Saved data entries
◇ ◇ ◇ ◇ ◇
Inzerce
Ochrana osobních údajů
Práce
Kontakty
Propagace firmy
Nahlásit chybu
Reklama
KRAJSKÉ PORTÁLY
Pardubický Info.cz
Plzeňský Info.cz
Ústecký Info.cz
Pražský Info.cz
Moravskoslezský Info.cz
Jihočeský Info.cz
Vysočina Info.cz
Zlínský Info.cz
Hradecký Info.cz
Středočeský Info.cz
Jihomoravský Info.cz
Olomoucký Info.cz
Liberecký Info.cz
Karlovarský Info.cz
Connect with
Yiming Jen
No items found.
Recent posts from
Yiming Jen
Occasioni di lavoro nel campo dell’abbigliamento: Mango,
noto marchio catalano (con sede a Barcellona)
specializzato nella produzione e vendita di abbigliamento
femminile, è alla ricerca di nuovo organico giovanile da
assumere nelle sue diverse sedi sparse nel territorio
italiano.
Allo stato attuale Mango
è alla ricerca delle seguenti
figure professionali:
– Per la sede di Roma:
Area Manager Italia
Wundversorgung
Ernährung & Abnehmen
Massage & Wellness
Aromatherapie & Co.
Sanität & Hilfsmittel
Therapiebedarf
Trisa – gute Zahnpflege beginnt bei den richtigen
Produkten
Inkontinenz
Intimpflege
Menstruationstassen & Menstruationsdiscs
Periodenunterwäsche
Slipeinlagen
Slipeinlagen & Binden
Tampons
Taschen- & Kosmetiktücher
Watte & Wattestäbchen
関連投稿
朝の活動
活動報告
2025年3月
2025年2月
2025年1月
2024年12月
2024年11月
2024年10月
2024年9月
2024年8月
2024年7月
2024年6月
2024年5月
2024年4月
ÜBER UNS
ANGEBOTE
◇ ◇ ◇ ◇ ◇
JOB ITEM
Make a precise copy of the records in their entirety.

OUTPUT
Inzerce
Ochrana osobních údajů
Práce
Kontakty
Propagace firmy
Nahlásit chybu
Reklama
KRAJSKÉ PORTÁLY
Pardubický Info.cz
Plzeňský Info.cz
Ústecký Info.cz
Pražský Info.cz
Moravskoslezský Info.cz
Jihočeský Info.cz
Vysočina Info.cz
Zlínský Info.cz
Hradecký Info.cz
Středočeský Info.cz
Jihomoravský Info.cz
Olomoucký Info.cz
Liberecký Info.cz
Karlovarský Info.cz
Connect with
Yiming Jen
No items found.
Recent posts from
Yiming Jen
Occasioni di lavoro nel campo dell’abbigliamento: Mango,
noto marchio catalano (con sede a Barcellona)
specializzato nella produzione e vendita di abbigliamento
femminile, è alla ricerca di nuovo organico giovanile da
assumere nelle sue diverse sedi sparse nel territorio
italiano.
Allo stato attuale Mango
è alla ricerca delle seguenti
figure professionali:
– Per la sede di Roma:
Area Manager Italia
Wundversorgung
Ernährung & Abnehmen
Massage & Wellness
Aromatherapie & Co.
Sanität & Hilfsmittel
Therapiebedarf
Trisa – gute Zahnpflege beginnt bei den richtigen
Produkten
Inkontinenz
Intimpflege
Menstruationstassen & Menstruationsdiscs
Periodenunterwäsche
Slipeinlagen
Slipeinlagen & Binden
Tampons
Taschen- & Kosmetiktücher
Watte & Wattestäbchen
関連投稿
朝の活動
活動報告
2025年3月
2025年2月
2025年1月
2024年12月
2024年11月
2024年10月
2024年9月
2024年8月
2024年7月
2024年6月
2024年5月
2024年4月
ÜBER UNS
ANGEBOTE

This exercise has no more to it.